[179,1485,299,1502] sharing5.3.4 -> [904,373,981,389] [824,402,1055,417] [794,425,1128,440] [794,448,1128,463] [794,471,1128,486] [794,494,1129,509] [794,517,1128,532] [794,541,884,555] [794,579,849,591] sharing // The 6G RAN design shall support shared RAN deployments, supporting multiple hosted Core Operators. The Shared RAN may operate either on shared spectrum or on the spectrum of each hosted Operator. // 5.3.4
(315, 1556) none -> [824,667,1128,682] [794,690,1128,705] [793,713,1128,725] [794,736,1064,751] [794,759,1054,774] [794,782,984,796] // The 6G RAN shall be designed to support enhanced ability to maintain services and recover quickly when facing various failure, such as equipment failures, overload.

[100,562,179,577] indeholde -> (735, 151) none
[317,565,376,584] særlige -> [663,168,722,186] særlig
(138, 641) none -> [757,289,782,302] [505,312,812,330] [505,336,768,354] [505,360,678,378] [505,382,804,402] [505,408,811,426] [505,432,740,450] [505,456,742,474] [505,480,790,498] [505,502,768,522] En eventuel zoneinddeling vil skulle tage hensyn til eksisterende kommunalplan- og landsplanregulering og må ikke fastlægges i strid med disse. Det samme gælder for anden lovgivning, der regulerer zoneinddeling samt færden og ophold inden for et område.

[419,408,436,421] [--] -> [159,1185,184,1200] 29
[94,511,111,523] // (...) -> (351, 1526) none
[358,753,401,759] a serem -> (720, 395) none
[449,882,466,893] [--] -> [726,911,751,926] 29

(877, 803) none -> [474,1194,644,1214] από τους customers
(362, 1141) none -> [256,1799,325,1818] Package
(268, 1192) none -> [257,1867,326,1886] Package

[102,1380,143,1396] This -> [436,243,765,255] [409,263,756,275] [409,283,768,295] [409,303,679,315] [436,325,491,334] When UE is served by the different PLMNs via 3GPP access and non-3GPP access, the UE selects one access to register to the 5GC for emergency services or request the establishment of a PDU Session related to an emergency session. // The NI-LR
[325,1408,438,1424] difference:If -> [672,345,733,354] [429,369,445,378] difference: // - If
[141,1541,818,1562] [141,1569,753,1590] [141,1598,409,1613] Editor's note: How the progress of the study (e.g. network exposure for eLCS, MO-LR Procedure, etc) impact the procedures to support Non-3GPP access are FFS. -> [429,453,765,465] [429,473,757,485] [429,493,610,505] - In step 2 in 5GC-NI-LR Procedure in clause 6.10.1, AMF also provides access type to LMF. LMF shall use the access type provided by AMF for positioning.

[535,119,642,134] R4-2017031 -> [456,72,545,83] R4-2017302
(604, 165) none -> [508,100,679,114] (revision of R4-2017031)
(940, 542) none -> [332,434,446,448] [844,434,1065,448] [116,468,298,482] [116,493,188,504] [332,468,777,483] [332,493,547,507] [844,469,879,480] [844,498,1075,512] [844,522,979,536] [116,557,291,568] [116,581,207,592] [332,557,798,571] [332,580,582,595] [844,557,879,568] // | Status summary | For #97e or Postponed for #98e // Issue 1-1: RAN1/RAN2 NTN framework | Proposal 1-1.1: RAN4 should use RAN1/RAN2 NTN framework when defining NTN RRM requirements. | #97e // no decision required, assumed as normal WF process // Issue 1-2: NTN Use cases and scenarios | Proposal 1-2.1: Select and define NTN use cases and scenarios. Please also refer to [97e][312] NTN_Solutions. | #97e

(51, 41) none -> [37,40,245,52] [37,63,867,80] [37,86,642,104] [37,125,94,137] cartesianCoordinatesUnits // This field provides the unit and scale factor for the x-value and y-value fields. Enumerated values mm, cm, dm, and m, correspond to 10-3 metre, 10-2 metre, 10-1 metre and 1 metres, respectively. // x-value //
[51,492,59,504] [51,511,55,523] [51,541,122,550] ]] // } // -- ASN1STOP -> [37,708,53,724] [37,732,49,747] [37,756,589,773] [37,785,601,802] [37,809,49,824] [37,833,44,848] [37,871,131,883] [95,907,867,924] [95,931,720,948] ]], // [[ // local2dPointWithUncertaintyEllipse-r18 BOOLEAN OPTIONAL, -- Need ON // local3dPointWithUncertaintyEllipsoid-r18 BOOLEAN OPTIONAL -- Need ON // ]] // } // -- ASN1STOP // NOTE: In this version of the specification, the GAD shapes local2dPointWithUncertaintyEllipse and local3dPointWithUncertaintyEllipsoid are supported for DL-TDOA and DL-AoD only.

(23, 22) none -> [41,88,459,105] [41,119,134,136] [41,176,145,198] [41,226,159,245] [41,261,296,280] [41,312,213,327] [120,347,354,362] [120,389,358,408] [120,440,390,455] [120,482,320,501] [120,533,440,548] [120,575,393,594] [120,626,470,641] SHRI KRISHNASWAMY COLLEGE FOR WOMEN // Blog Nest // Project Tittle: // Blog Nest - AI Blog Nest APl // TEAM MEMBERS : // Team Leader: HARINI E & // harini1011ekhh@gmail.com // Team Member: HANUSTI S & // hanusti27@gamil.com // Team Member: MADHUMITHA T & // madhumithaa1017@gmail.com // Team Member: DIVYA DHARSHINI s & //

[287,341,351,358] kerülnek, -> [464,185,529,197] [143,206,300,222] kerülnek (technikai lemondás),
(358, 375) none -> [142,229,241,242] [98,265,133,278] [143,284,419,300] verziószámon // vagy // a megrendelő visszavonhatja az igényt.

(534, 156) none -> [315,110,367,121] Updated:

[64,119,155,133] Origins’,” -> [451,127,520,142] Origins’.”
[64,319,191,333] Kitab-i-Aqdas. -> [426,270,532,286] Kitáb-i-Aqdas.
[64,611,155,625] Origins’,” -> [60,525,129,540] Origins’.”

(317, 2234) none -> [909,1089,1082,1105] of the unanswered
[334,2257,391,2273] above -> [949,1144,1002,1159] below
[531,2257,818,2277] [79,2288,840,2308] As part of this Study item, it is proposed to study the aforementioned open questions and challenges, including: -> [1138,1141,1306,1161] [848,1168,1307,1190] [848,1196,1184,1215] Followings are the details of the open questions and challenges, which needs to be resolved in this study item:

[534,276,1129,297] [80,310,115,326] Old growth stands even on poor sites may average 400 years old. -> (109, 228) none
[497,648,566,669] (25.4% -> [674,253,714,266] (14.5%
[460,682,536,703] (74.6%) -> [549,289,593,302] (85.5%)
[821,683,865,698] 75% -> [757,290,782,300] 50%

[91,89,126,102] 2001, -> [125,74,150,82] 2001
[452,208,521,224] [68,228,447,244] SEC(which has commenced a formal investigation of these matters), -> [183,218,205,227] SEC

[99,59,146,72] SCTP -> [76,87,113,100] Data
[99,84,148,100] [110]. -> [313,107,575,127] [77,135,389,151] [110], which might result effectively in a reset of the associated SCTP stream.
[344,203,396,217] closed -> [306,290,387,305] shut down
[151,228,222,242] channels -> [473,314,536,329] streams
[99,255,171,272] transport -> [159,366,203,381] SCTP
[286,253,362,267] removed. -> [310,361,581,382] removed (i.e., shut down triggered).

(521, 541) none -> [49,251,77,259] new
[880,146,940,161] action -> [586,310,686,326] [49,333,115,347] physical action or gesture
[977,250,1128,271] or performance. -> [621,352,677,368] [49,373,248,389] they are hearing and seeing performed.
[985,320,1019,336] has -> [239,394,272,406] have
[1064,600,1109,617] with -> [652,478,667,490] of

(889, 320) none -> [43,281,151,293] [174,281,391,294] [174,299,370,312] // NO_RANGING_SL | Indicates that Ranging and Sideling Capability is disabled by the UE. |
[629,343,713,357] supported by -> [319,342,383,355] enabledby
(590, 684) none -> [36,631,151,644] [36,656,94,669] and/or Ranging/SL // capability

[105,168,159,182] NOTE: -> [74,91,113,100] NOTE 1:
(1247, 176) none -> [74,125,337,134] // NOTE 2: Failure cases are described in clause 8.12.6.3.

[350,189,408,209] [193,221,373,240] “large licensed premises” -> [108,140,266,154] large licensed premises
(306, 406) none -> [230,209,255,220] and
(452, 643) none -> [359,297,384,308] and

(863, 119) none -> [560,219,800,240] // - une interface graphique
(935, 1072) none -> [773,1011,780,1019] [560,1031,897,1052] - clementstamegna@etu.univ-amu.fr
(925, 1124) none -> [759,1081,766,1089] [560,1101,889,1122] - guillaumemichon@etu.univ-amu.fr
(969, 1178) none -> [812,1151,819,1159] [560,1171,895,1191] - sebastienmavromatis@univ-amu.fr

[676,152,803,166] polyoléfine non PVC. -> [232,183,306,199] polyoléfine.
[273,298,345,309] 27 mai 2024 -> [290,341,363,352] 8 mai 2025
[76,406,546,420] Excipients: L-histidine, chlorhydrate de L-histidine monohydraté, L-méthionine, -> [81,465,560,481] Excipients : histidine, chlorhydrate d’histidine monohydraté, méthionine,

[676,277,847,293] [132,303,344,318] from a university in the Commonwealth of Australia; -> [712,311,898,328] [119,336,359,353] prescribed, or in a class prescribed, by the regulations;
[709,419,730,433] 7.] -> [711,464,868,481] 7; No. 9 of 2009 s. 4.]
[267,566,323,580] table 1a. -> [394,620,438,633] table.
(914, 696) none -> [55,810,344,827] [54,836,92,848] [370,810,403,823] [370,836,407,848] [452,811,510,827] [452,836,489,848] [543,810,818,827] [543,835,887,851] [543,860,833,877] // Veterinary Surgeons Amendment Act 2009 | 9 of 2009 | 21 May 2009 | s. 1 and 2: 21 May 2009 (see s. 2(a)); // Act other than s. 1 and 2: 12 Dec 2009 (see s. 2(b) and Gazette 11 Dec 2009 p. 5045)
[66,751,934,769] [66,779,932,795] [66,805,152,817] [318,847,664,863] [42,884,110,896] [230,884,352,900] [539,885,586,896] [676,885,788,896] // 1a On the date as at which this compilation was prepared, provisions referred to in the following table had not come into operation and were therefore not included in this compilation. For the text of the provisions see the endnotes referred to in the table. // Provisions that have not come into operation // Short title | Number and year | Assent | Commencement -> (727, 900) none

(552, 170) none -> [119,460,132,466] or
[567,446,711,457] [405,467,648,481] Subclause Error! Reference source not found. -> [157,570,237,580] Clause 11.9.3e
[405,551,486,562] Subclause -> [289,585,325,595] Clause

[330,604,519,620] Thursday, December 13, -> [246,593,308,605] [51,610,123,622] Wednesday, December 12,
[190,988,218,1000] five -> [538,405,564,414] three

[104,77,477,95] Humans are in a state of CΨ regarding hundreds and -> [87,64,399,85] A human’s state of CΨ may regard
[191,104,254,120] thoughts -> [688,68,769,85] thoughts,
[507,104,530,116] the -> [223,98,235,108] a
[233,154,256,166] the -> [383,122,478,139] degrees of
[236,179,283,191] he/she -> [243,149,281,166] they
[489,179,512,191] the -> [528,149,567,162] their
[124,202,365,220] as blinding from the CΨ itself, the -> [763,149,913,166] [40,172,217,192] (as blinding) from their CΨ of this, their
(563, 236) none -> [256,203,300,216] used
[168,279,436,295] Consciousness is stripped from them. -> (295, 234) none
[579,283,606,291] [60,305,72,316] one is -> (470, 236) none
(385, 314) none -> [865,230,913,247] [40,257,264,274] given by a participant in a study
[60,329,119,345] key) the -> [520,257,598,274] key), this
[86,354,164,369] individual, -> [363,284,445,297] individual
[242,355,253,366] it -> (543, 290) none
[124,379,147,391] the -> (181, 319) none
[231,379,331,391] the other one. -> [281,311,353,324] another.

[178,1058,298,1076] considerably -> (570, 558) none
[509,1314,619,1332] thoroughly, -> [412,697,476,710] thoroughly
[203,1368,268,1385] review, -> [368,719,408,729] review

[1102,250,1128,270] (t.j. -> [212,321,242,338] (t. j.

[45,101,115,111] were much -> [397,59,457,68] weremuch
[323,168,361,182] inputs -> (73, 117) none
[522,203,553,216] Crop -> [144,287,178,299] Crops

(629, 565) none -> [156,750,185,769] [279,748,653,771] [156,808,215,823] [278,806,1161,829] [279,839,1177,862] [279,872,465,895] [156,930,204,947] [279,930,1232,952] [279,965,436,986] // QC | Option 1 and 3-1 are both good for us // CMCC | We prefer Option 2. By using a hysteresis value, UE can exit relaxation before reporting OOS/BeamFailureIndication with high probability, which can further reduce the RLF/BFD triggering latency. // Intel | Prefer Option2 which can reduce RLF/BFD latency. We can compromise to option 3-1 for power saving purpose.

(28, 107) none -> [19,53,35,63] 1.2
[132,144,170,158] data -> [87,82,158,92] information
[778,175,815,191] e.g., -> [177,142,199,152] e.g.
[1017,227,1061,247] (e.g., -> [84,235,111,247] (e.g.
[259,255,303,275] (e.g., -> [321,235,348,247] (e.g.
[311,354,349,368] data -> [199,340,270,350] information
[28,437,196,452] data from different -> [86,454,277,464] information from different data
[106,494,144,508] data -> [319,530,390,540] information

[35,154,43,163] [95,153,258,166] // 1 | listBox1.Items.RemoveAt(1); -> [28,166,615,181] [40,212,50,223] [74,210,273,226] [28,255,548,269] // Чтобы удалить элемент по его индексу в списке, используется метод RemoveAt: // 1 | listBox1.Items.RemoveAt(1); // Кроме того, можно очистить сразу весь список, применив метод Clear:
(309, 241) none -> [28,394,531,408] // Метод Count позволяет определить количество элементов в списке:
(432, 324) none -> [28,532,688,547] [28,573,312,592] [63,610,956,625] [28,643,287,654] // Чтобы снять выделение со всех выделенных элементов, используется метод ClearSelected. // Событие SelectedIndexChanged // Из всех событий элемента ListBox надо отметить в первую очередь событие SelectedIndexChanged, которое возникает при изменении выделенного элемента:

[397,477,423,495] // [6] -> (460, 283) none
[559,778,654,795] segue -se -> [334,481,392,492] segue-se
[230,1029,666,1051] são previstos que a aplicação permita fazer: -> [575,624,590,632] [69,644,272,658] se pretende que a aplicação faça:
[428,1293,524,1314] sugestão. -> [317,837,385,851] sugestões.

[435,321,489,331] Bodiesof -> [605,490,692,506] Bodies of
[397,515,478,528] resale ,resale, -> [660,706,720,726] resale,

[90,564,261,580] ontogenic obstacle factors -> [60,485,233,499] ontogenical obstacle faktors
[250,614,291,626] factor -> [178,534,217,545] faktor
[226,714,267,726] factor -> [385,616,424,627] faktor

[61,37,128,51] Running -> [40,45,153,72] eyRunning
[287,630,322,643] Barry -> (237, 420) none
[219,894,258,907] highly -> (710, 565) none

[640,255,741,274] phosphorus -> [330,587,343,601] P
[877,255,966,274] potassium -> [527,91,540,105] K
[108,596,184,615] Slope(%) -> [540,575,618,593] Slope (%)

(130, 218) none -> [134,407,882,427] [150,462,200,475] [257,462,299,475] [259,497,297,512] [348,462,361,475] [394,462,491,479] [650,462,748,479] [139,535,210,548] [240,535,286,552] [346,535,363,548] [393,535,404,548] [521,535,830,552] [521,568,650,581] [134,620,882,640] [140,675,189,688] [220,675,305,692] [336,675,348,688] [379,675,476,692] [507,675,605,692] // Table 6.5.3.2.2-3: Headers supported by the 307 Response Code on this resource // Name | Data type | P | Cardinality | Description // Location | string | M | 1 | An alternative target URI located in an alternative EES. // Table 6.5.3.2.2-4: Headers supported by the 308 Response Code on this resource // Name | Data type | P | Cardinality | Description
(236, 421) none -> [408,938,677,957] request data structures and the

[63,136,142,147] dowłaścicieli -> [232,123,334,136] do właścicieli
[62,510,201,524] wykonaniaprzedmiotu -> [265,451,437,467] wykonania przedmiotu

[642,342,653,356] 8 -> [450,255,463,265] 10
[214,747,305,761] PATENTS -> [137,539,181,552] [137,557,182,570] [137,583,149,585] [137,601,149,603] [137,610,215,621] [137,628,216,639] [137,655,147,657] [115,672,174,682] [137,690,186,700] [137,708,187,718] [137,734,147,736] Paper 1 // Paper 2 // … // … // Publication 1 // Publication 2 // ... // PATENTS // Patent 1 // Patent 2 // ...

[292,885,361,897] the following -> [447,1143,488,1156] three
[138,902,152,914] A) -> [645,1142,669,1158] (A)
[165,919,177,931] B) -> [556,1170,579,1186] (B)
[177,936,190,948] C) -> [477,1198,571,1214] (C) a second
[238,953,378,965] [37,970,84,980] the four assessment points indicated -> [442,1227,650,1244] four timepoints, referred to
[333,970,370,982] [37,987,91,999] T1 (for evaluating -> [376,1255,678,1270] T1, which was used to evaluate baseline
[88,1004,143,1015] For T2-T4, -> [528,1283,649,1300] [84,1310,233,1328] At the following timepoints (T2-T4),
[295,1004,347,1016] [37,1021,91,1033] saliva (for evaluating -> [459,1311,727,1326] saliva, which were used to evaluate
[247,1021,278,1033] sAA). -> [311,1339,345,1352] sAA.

**YOUR GOAL:** Given the records above, reproduce precisely and only the lines between the line holding "[1017,227,1061,247] (e.g., ->" and the line holding "[35,154,43,163] [95,153,258,166] //", inclusive.

**ANSWER BOX:**
[1017,227,1061,247] (e.g., -> [84,235,111,247] (e.g.
[259,255,303,275] (e.g., -> [321,235,348,247] (e.g.
[311,354,349,368] data -> [199,340,270,350] information
[28,437,196,452] data from different -> [86,454,277,464] information from different data
[106,494,144,508] data -> [319,530,390,540] information

[35,154,43,163] [95,153,258,166] // 1 | listBox1.Items.RemoveAt(1); -> [28,166,615,181] [40,212,50,223] [74,210,273,226] [28,255,548,269] // Чтобы удалить элемент по его индексу в списке, используется метод RemoveAt: // 1 | listBox1.Items.RemoveAt(1); // Кроме того, можно очистить сразу весь список, применив метод Clear:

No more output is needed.